Getting the COVID-19 vaccine as a chronically ill teenager

As teenagers across the country sign-up for vaccines, our Opinions Editor Erin Sockolof shares her unique experience.

A+Pfizer+COVID-19+vaccine+is+administered+in+the+shoulder+of+a+young+woman.

Staff photo by Erin Sockolof

A Pfizer COVID-19 vaccine is administered in the shoulder of a young woman.

Like many people, at first, I was concerned about getting the COVID-19 vaccine, and rightfully so. I have a whole host of chronic health issues. I had no clue how my body would react after being exposed to such a new medication. 

Being immunocompromised has forced me to develop a unique perspective on the pandemic, at least for someone my age. I had to get used to being isolated from my family and friends because if I got sick with COVID-19, my immune system would likely not be able to fight it off. I learned to adapt to my new circumstances, but that never alleviated my fear. 

However, when pharmaceutical companies started releasing statements promising an effective vaccine, I saw hope. Hope that I had not felt since the pandemic began. That hope did not come without hesitation, though. I was concerned that I would have an adverse reaction to the vaccinations. After all, there was not much research into how the weakened immune system would react. 

Despite my concerns, I did get the vaccine. Well, eventually. It took a long time for me to find a vaccine appointment. I was shocked that there were so few appointments to get the only vaccine approved for those 16 and older — at the time. 

Once I did get an appointment, it was smooth sailing. Like any vaccine, there were side effects. However, I did not have any negative reaction to it like I had once worried about. 

After my first vaccine, I felt great. I did not feel like I had the flu or anything similar.
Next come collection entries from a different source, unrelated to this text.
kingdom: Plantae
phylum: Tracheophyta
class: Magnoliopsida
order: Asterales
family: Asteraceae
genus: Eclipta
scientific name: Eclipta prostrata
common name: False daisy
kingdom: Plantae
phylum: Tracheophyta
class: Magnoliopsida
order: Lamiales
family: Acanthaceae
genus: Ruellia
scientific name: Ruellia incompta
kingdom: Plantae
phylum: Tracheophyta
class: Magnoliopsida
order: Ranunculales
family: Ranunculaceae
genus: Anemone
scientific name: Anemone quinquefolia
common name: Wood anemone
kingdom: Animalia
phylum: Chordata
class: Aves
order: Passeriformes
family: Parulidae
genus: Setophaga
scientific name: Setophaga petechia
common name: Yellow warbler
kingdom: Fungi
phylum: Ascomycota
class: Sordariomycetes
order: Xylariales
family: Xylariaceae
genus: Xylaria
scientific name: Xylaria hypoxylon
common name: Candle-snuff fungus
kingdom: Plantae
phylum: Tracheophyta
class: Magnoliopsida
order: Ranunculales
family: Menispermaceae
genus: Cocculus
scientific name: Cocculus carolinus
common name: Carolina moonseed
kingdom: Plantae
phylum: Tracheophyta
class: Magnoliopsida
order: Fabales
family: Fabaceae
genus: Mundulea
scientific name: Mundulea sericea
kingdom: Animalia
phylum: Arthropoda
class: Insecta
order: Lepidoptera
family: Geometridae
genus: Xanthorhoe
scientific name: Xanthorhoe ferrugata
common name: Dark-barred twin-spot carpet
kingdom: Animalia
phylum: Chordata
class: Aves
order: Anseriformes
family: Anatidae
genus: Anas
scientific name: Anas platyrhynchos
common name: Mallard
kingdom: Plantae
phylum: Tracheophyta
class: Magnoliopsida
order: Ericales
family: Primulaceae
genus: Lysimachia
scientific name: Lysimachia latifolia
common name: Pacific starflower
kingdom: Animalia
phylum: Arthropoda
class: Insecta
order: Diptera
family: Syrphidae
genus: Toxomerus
I did have an odd reaction to it, though. My arm became so weak that I wasn’t able to move it for a few days. This included limited motion in my hand. That part was annoying, but it was definitely worth it. After my first dose, I already had more peace of mind. Even though I wasn’t fully vaccinated, I felt freer than I had in almost a year. 

I learned to adapt to my new circumstances, but that never alleviated my fear. ”

I did have a slightly worse reaction after my second dose. Again, nothing that would prevent me from recommending the vaccine, but it was not pleasant. I felt like I had the flu the next day. I was tired, had a headache, chills, muscle aches, congestion, a sore throat, mild fever and I was moody –more so than normal. The day after that I felt pretty much back to normal. 

Looking back on this experience I can say without a doubt that I made the right choice. Not only am I safer now, but so is my family. Now that I am fully vaccinated, I am much less likely to contract the virus, have a severe case and spread the virus. 

It’s okay to be concerned about getting the vaccine, but do not let your apprehension stop you. Getting vaccinated is the only way to return to anything close to what our normal society used to look like.